Payment is the last step… and the most critical
In the airline industry, the purchasing experience usually focuses on prices, routes and schedules. However, the checkout is where the sale is truly decided.
A friction at this stage (card declines, credit limits, etc.) can turn a determined customer into a lost purchase.
The Real Problem: Checkout Friction
- High-value tickets (family trips, long-haul, business travel)
- Group purchases
- Frequent card limits
- International users with different payment methods
- High sensitivity to abandonment at the final step
In travel overall, cart abandonment is around 85%.
The Economic Impact: Small Percentages, Big Numbers
The aviation sector moves billions every year.

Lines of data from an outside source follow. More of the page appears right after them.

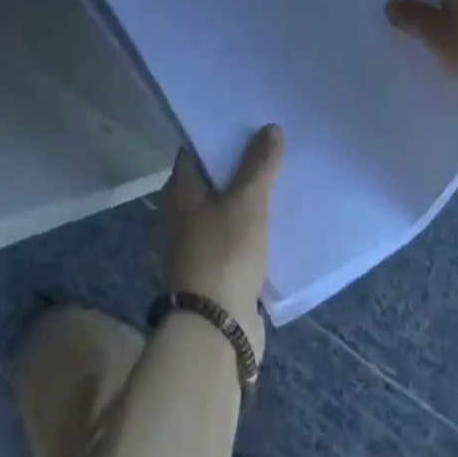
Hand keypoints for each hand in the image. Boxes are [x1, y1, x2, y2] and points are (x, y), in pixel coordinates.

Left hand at [159, 124, 283, 355]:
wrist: (215, 332)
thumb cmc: (224, 254)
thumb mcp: (247, 202)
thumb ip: (259, 164)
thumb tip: (270, 128)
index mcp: (179, 192)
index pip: (196, 151)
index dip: (221, 135)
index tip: (248, 124)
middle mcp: (180, 215)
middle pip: (211, 180)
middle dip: (238, 166)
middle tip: (270, 148)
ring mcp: (194, 246)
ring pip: (223, 210)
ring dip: (246, 199)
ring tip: (278, 180)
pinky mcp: (212, 272)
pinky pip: (232, 237)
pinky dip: (249, 228)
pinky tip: (274, 223)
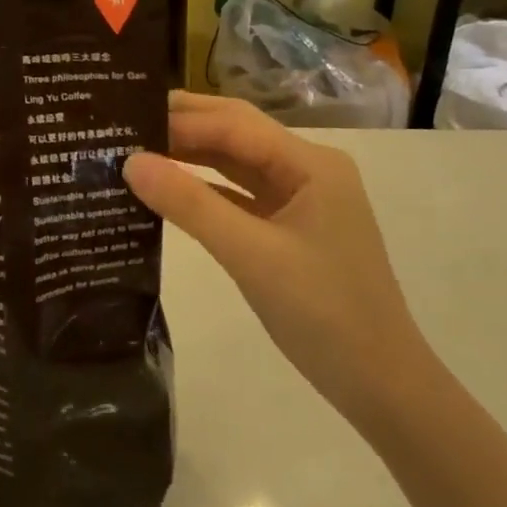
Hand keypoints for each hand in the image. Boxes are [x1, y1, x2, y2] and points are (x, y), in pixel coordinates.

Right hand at [123, 92, 433, 428]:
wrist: (382, 387)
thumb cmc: (324, 315)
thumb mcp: (251, 256)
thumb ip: (190, 205)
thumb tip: (130, 162)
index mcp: (310, 163)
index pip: (234, 124)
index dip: (179, 120)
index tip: (126, 119)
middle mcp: (307, 169)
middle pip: (236, 133)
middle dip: (183, 125)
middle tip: (124, 123)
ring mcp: (300, 198)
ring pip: (235, 162)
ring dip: (190, 155)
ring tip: (136, 149)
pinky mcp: (289, 227)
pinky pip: (239, 195)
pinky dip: (204, 189)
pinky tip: (167, 189)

According to forecasts from the International Air Transport Association (IATA), the global airline industry continues to grow in both profits and passenger numbers.
- A +1% increase in conversion can equal millions of additional euros annually.
- A −1% decrease in checkout abandonment has a direct impact on EBITDA.
- Recovering declined payments can mean revenue that was already commercially “won”.
Beyond Split Payments: What Flexible Payments Really Mean
Flexibility is not just about allowing two cards. It means offering an ecosystem that adapts to the user.
Direct Benefits for Airlines:
- Higher conversion – every friction removed is a sale recovered.
- Fewer failed payments – fewer card limits = fewer losses at the final step.
- Improved user experience – payment no longer “gets in the way”.
- Higher average ticket size – it is easier to purchase higher-value flights when payment can be split.
- Competitive advantage
In short: checkouts that offer multi-card or group payment options can achieve conversion rates above 95% on card-initiated purchases.
Airlines that adopt flexible payment solutions do not just modernise their checkout; they protect revenue, increase conversion and improve brand perception.
The data already shows that this trend is not theoretical.